To look into the faces of the Afghan and Pakistan people in Patricia Monaco’s photographs — wide-eyed orphans in tattered clothes, gaunt-faced refugees waiting in ration lines, freedom fighters with their AK-47s — one can see that confidence comes from carrying a gun.
“Everybody carried a gun,” said Monaco, an Oakland-based photographer whose exhibit, “Portraits of the Afghan People: 1984-1992,” is now being shown at Photolab Gallery in West Berkeley. Her photojournalism trips to the Middle East hotspot brought her into a Pakistani machine shop where people can make their own rifles and pistols. The difference between the hopeful glint in the eyes of armed Mujahideen (freedom fighters) and the haggard droop of thin refugees seems to bring truth to John Lennon’s lyric “Happiness Is A Warm Gun.”
Monaco first stepped into Afghanistan in 1963 as a recent UC Berkeley graduate during her post-grad global wanderings. She returned, in 1984, with a camera, a National Endowment for the Arts grant and a mission to document the Afghan people during the Soviet invasion. She headed for Peshawar, about 30 miles across the border in Pakistan, where journalists and photographers were then herded. Crossing into Afghanistan was dangerous, often impossible.

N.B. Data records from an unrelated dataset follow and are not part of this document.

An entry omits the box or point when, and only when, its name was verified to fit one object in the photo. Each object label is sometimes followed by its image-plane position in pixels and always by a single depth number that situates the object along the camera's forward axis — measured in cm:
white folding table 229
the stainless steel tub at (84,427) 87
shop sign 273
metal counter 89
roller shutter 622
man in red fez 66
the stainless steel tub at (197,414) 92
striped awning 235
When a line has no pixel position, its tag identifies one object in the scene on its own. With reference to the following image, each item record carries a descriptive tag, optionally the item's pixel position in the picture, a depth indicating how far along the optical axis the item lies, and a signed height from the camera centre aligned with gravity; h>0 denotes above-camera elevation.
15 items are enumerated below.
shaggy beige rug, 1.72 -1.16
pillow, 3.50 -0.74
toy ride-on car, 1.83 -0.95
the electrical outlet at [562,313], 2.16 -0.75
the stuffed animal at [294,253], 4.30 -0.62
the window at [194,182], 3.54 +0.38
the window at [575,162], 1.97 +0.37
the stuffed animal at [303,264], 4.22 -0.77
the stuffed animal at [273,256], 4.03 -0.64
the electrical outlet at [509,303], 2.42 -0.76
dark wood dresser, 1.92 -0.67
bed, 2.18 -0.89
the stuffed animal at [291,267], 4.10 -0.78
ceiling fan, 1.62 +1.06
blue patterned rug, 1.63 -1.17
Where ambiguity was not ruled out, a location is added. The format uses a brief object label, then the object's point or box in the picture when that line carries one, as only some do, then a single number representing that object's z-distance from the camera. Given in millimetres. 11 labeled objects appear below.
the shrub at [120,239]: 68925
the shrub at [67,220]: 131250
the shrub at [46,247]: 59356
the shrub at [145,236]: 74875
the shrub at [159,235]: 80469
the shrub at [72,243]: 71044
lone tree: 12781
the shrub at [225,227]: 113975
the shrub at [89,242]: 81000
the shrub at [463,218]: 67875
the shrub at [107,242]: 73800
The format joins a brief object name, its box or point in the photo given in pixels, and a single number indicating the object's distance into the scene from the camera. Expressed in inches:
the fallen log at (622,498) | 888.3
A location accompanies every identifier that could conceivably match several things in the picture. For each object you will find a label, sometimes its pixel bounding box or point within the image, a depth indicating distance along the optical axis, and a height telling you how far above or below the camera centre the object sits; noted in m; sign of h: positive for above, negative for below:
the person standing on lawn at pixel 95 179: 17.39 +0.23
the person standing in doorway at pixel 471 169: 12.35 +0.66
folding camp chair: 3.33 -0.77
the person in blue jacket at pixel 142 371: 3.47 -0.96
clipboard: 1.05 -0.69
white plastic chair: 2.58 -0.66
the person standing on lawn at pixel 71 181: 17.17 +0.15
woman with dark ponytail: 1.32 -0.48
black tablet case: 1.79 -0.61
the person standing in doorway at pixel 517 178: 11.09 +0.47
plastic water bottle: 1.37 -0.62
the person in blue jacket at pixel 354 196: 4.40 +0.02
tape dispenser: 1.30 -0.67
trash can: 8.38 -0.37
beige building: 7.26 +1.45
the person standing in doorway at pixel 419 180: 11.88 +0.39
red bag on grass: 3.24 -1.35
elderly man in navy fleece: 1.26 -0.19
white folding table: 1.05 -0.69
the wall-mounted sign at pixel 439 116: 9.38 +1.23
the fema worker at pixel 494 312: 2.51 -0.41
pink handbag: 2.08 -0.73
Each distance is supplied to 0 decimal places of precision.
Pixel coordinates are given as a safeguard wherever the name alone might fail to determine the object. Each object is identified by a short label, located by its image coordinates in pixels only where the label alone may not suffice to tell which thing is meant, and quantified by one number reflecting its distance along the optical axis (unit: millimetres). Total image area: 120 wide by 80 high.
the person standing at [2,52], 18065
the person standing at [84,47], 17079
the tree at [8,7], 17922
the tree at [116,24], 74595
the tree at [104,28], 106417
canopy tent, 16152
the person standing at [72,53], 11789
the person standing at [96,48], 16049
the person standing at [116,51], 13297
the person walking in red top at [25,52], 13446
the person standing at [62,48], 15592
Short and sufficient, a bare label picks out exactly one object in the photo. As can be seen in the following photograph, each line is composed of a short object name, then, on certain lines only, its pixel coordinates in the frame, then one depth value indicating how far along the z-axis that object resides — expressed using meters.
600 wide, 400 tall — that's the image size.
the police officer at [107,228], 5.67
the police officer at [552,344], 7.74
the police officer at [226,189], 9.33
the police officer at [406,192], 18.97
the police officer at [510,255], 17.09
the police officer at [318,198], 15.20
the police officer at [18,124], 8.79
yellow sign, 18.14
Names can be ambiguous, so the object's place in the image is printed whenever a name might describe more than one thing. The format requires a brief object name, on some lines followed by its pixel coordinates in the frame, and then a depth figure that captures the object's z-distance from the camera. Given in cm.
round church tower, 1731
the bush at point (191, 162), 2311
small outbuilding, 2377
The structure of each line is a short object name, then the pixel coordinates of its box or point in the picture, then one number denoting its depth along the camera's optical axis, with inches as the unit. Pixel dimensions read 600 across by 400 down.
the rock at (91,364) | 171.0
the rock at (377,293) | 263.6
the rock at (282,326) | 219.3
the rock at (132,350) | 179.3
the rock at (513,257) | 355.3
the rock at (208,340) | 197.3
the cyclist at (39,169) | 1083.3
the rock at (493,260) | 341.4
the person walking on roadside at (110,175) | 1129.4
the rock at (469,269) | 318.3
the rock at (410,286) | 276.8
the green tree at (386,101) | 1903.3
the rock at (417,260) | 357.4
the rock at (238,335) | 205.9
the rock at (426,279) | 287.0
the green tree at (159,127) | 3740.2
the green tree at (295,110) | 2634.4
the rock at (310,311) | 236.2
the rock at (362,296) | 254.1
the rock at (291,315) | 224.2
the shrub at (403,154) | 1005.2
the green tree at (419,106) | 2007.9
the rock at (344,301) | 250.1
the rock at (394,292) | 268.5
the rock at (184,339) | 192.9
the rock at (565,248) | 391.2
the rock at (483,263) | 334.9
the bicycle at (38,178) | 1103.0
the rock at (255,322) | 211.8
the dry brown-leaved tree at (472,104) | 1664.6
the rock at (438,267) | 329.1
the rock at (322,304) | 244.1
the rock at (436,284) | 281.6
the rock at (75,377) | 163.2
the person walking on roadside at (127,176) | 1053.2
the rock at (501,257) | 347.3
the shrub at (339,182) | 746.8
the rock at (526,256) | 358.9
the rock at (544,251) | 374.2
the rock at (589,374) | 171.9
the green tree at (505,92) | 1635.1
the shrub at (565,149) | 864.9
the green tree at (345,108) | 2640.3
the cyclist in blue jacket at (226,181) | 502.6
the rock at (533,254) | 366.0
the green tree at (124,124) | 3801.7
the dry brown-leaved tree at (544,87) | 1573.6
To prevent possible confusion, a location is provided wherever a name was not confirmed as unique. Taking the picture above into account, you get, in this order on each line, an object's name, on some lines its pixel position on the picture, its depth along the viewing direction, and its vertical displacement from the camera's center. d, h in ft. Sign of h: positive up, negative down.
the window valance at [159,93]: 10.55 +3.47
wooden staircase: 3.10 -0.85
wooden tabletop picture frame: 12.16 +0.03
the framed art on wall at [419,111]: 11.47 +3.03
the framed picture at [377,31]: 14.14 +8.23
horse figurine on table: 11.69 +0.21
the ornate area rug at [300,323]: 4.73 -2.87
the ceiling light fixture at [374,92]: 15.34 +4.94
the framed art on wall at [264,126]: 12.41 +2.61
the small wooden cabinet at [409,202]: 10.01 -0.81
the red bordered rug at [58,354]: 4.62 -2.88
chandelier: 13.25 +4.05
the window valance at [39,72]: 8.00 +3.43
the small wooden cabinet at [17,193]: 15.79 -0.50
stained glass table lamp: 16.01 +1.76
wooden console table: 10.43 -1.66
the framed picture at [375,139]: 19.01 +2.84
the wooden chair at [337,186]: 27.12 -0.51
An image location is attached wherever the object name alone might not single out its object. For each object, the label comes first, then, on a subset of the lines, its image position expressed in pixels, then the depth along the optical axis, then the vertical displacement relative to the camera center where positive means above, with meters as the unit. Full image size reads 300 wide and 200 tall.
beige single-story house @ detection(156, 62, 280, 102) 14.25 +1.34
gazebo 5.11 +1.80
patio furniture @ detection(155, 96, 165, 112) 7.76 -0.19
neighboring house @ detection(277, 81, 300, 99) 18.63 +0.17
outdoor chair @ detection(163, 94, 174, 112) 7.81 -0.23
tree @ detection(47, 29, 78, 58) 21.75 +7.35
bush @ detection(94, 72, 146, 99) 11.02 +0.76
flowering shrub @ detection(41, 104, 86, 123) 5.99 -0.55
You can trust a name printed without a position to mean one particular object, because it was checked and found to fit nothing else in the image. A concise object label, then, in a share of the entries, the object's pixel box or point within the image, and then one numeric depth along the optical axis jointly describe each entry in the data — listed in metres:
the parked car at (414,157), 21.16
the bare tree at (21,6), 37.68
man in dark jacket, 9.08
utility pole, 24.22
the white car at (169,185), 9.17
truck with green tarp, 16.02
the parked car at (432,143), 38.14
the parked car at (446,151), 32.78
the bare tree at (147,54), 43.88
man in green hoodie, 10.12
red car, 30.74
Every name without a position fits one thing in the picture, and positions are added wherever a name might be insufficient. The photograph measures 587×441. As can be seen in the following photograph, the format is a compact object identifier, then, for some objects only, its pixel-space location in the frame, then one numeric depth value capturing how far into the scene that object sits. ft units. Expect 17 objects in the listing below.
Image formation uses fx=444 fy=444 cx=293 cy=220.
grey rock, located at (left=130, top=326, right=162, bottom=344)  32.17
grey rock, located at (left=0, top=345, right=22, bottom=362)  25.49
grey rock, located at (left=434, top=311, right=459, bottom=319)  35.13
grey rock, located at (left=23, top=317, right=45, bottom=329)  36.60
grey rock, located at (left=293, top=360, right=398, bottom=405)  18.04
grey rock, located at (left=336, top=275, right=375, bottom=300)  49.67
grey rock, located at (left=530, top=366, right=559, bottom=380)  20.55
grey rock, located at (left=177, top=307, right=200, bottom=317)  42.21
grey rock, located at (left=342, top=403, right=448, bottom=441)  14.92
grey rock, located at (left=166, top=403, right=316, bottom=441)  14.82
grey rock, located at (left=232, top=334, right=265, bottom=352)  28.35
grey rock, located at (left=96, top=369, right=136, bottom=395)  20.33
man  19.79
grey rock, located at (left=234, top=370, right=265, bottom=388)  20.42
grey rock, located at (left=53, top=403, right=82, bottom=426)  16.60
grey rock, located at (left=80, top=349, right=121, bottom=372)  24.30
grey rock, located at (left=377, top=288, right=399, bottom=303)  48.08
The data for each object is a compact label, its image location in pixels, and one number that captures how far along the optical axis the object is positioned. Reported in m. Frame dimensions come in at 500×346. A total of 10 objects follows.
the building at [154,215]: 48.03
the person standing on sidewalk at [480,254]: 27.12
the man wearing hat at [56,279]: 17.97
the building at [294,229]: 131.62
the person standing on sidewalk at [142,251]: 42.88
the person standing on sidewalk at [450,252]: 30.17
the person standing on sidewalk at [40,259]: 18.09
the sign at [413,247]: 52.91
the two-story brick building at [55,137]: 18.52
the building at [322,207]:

In Peshawar, said Monaco, she met with the Mujahideen, a conglomeration of Afghan tribes who fought the Soviets for 10 years. They brought her in a closed truck to secret locations inside Afghanistan. She still is not exactly sure where she was when she took photos of the Mujahideen cradling their automatic rifles and standing proudly on top of captured Soviet tanks.
She returned in 1992 after the Soviets retreated out of the area, before the Taliban came to power. It was a period of internal skirmishes and unrest among the Kabul government and regional tribes. Monaco said she saw no significant changes in the way the people lived.
Many of her black-and-white photos are as carefully composed as formal portraiture, often using the hazy, high-altitude light of the mountain region to bring out the subjects standing against the stark landscape. Her color photos add a note of vibrancy to the otherwise monochrome environment: the deep blue of tea canisters arranged on the dirt floor of the tea shop, the red meat in an open-air butcher shop, and the stretch of crisp blue sky hovering above an old bus trundling across a dusty mountain road.
The exhibit, which had been hanging at the Oakland Museum’s Collector’s Gallery in January, is, with a few exceptions, portraiture. "It was very hard to get action shots," said Monaco. Although she was at the war zone, she was not allowed to the front lines or into the camps. Her sojourns into "secret locations" were guarded excursions with the Mujahideen who did not let her out of the truck until she arrived at the camp. She said she saw a lot of great shots pass her by outside the moving truck.
One of the reasons she was not allowed to go around Afghanistan on her own was the Afghan culture’s disapproval of unescorted women. "It sounds like the Taliban invented this," said Monaco with hindsight, "but it’s not true. The Afghan culture has a rule about women alone."
Monaco said she has not been back to Afghanistan since 1992. She said she is afraid of the Taliban, which had ruled the country from 1994 until very recently when U.S. forces and freedom fighters defeated it. The Taliban, Monaco said, had banned photography.